# 2 proposals, 1 rumor



## Ballscientist (Nov 11, 2002)

trade Proposals
1, Sura, Rockets 1st rounder, Knicks 2nd rounder for Rafer Alston;

2, Wesley, Head, Badiane for Radmanovic (he wants to be a starter)
Badiane (6'11, 19) will be young Shawn Kemp.

PF: Swift
SF: Radmanovic
SG: T-Mac
PG: Alston
C: Yao



Rumor: Rockets offer Twolves Wesley or Sura for Spree (S&T)


----------



## McGrady (May 17, 2005)

Rumor from up your ***.

Those are two of the worst proposals ever.

Trading Wesley for Spree is giving Spree 4.9 per year. Hell no?

Why in the hell would we give our important piece in Sura for a headcase? Makes no sense.


----------



## rocketeer (Oct 7, 2002)

McGrady said:


> Rumor from up your ***.
> 
> Those are two of the worst proposals ever.

════

The tasks |
A – Substitute "liability" for "headcase" in the Rockets trade thread, and give the stretch from "Trading Wesley for" through "Makes no sense." with that change.
B – Pick up the Rockets trade thread after its final line and keep it going.

════

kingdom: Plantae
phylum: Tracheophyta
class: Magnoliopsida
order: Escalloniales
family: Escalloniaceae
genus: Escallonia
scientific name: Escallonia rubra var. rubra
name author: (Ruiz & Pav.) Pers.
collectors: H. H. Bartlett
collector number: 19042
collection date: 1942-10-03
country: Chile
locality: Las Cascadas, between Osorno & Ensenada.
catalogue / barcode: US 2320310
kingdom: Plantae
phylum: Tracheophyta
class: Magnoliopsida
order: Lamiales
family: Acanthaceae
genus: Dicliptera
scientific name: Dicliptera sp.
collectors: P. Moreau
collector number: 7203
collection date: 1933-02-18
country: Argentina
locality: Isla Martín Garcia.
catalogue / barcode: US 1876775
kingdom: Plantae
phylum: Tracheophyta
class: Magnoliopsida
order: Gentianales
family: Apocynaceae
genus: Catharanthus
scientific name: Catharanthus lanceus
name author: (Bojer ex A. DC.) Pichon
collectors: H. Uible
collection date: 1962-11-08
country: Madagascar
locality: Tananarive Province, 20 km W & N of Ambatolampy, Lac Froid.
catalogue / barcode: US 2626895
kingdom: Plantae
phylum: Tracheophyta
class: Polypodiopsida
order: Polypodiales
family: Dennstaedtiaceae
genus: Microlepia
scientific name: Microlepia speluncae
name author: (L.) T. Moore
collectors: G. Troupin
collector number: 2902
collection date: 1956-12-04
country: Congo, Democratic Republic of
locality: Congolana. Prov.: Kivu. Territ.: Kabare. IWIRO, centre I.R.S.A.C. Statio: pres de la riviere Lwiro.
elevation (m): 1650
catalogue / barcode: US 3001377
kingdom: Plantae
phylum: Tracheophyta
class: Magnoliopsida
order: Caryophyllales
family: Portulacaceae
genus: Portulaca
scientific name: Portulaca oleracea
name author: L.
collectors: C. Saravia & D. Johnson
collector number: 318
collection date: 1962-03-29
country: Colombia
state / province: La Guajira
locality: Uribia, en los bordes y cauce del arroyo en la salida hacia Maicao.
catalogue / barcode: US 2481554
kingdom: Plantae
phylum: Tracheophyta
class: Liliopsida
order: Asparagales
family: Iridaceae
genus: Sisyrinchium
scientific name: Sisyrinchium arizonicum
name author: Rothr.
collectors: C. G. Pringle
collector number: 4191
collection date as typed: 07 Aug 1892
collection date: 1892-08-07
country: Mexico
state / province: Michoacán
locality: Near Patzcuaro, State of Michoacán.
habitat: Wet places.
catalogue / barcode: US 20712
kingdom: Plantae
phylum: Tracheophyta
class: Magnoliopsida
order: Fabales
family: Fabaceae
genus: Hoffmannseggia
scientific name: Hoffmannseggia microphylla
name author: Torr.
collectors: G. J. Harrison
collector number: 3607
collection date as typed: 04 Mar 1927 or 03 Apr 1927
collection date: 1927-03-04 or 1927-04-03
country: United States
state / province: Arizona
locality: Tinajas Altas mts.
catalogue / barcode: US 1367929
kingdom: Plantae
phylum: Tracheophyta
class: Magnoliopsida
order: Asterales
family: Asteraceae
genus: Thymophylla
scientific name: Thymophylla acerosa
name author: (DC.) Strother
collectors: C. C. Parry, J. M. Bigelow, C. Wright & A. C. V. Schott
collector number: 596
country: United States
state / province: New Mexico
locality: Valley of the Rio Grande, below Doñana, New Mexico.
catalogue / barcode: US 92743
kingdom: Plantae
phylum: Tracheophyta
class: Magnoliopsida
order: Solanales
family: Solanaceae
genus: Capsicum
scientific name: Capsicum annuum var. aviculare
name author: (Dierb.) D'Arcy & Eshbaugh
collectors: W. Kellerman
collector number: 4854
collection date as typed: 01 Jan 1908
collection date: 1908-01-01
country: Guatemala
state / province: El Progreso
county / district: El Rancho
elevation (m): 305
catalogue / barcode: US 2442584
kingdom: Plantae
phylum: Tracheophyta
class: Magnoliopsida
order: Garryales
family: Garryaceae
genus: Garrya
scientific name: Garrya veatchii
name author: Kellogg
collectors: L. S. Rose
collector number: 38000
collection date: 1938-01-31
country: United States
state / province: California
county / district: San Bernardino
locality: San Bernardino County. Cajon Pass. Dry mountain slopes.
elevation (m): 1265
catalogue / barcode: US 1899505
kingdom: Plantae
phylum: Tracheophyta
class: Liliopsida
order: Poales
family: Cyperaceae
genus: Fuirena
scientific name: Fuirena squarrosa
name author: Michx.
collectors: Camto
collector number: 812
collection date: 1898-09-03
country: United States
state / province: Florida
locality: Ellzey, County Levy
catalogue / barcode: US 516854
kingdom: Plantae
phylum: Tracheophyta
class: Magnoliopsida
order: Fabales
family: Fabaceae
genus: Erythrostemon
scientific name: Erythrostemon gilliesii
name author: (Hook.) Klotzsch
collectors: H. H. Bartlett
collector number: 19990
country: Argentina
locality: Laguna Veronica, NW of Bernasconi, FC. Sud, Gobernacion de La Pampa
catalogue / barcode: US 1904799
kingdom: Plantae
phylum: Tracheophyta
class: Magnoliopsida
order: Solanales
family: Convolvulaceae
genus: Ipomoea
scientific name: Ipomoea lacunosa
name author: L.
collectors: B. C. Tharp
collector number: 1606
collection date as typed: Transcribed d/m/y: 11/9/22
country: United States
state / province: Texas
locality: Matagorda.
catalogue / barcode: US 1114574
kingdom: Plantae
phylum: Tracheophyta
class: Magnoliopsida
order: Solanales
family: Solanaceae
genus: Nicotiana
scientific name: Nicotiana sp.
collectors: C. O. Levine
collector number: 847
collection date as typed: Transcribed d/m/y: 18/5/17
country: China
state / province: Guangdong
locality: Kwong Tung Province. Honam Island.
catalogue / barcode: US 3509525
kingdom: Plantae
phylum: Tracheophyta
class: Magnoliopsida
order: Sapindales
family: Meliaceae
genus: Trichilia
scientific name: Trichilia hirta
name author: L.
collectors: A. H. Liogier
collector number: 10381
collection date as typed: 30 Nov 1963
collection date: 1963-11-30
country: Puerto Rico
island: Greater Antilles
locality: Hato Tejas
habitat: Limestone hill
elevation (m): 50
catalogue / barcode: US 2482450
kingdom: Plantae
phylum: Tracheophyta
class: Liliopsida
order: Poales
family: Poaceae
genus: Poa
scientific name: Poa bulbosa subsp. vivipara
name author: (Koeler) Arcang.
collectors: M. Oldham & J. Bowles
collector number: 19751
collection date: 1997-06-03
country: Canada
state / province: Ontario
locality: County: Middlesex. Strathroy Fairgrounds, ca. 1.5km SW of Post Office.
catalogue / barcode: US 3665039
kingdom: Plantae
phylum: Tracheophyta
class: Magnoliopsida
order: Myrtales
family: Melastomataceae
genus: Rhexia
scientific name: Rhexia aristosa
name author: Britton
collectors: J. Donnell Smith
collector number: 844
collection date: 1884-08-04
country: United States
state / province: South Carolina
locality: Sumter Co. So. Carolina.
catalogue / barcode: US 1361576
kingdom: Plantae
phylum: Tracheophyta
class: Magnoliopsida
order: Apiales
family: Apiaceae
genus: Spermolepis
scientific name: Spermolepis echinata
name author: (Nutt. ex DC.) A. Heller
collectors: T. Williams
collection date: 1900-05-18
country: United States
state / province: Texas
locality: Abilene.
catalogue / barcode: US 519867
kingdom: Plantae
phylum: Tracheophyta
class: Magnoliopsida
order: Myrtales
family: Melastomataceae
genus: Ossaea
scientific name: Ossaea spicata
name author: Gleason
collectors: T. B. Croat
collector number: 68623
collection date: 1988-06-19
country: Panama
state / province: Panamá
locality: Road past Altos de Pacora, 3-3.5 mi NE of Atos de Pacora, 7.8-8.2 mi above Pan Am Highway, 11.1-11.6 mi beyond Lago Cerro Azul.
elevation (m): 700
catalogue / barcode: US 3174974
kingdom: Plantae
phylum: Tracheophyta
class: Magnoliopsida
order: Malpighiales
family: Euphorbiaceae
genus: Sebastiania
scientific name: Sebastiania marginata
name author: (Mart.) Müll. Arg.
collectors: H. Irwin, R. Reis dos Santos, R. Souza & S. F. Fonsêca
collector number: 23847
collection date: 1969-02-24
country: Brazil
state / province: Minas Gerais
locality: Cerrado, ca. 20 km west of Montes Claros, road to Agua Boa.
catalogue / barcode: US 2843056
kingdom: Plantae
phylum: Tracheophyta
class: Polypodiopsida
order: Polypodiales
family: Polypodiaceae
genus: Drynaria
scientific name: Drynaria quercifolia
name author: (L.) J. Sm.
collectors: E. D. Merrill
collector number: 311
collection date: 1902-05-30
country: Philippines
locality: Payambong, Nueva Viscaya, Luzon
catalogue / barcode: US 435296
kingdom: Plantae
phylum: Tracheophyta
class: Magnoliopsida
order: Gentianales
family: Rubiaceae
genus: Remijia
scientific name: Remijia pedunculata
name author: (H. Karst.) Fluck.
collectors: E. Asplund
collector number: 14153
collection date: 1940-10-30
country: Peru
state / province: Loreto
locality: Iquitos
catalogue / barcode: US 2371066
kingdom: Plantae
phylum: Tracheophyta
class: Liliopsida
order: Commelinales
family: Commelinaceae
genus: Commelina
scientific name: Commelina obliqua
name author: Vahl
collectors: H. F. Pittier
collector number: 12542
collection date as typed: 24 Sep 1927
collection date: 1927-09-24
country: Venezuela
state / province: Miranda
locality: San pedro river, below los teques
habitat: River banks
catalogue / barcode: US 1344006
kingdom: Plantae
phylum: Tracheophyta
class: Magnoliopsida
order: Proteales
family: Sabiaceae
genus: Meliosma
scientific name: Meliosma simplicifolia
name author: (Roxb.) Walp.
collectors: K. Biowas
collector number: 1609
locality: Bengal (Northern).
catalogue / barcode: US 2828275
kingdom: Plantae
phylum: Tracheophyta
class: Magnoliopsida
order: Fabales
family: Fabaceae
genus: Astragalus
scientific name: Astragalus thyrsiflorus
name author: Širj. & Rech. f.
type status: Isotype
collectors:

════

Results for each task |
A –
Trading Wesley for Spree is giving Spree 4.9 per year. Hell no?

Why in the hell would we give our important piece in Sura for a liability? Makes no sense.

B –
> 
> ...


really?

i like having picks and don't really want to have to give up a 1st, but alston is a solid pg that can pass the ball and shot 36% from 3 last year. i wouldn't mind him starting at pg.

radman would be great at sf too. 39% from 3, can score, and he's young. sounds fine to me.

i don't like the sprewell deal, but the other too don't look too bad to me. gives us a great starting lineup. not that they are ever going to happen.


----------



## Ballscientist (Nov 11, 2002)

rocketeer said:


> really?
> 
> i like having picks and don't really want to have to give up a 1st, but alston is a solid pg that can pass the ball and shot 36% from 3 last year. i wouldn't mind him starting at pg.
> 
> ...


If one of Swift and Howard goes down, Radmanovic can play PF.


----------



## Runjier (Aug 19, 2005)

wow, i would like to delete the Rockets 1st, or replace it with 2nd for the P1, and, keep head for the P2 even plus some money for it. As for the rumor, just so so.


----------



## Yao Mania (Aug 4, 2003)

Why must all your proposals include us trading Head?? Read my lips, *we're not giving Head!!!*


----------



## Pimped Out (May 4, 2005)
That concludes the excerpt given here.